Derweil verbreiteten in der vergangenen Woche immer mehr Medien, dass es sich bei dem Unfall um einen von langer Hand vorbereiteten "Anschlag auf den polnischen Präsidenten gehandelt habe. Vorreiter war das von der PiS und den Linken kontrollierte Staatsfernsehen. Polens Premier Donald Tusk habe "polnisches Blut an den Händen", wurde da behauptet. Er habe sich am Unfallort von einem russischen Politiker umarmen lassen, der ebenfalls Blut an den Händen habe. Dass die Maschine mit so vielen antirussisch eingestellten Politikern abstürzt sei, könne kein Zufall sein. Davon geht auch die Gazeta Polska aus, die als inoffizielles Parteiblatt der PiS gilt. Kurz vor der Stichwahl veröffentlichte sie eine Smolensk-Sondernummer. Auf der Titelseite sind ein Leichenfeld zu sehen, der Sowjet-Diktator Josef Stalin, zudem Tusk und Putin. Das Blatt nennt auch Namen polnischer Minister und Staatssekretäre, die angeblich Kaczynski zum Flug gezwungen hätten - auf Wunsch Moskaus.

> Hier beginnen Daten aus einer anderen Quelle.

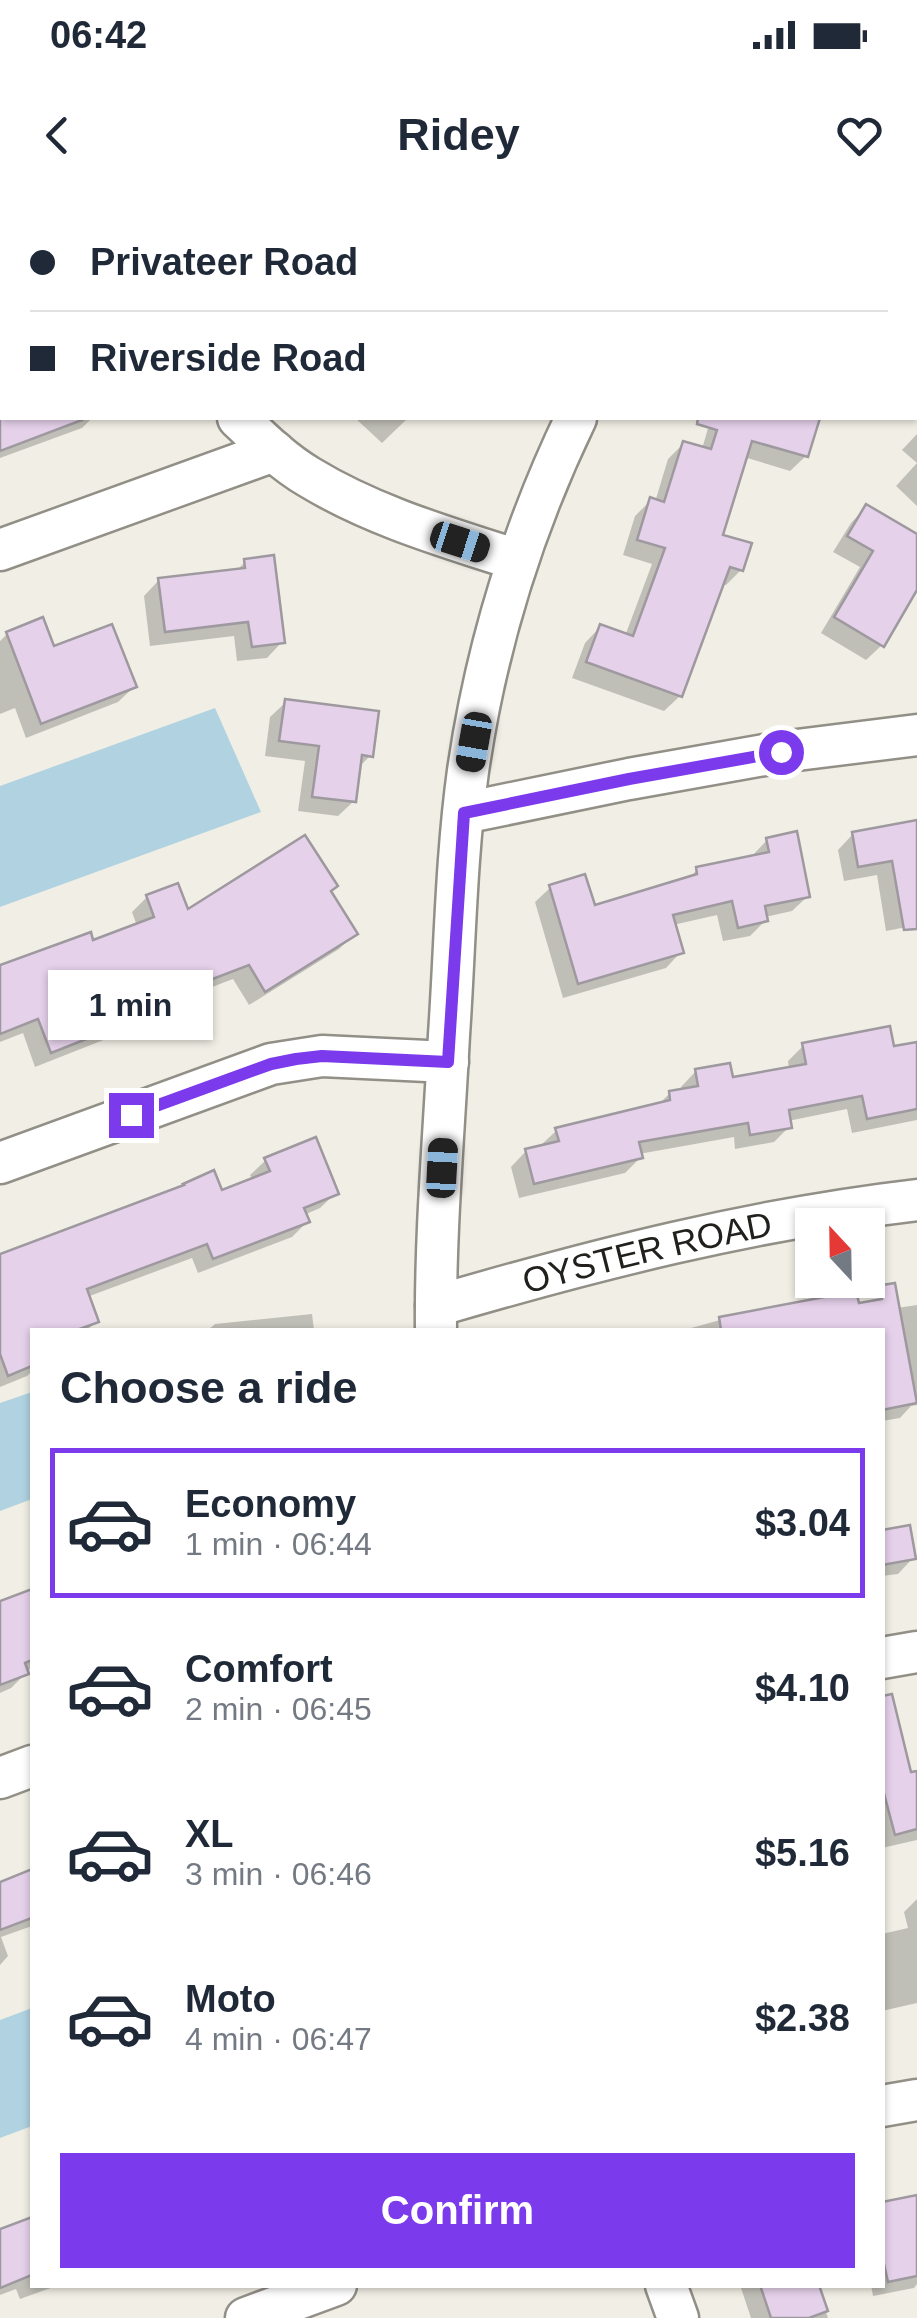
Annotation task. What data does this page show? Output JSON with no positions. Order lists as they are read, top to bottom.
{
  "streets": {
    "street": ["OYSTER ROAD"]
  },
  "north": "top",
  "page": {
    "status": "06:42",
    "header": "Ridey",
    "banner": ["Privateer Road", "Riverside Road"],
    "bubble": "1 min",
    "heading": "Choose a ride",
    "list": [
      {
        "name": "Economy",
        "note": "1 min · 06:44",
        "value": "$3.04"
      },
      {
        "name": "Comfort",
        "note": "2 min · 06:45",
        "value": "$4.10"
      },
      {
        "name": "XL",
        "note": "3 min · 06:46",
        "value": "$5.16"
      },
      {
        "name": "Moto",
        "note": "4 min · 06:47",
        "value": "$2.38"
      }
    ],
    "buttons": "Confirm"
  }
}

Einzig Polens linksliberale Medien, wie die Tageszeitung Gazeta Wyborcza, plädieren dafür, die freundlichen Gesten Russlands nach dem Unfall als Chance für einen Neubeginn der bilateralen Beziehungen zu begreifen. Das ist auch die Position von Bronislaw Komorowski. Die Diskussion wird auch nach den Wahlen weitergehen.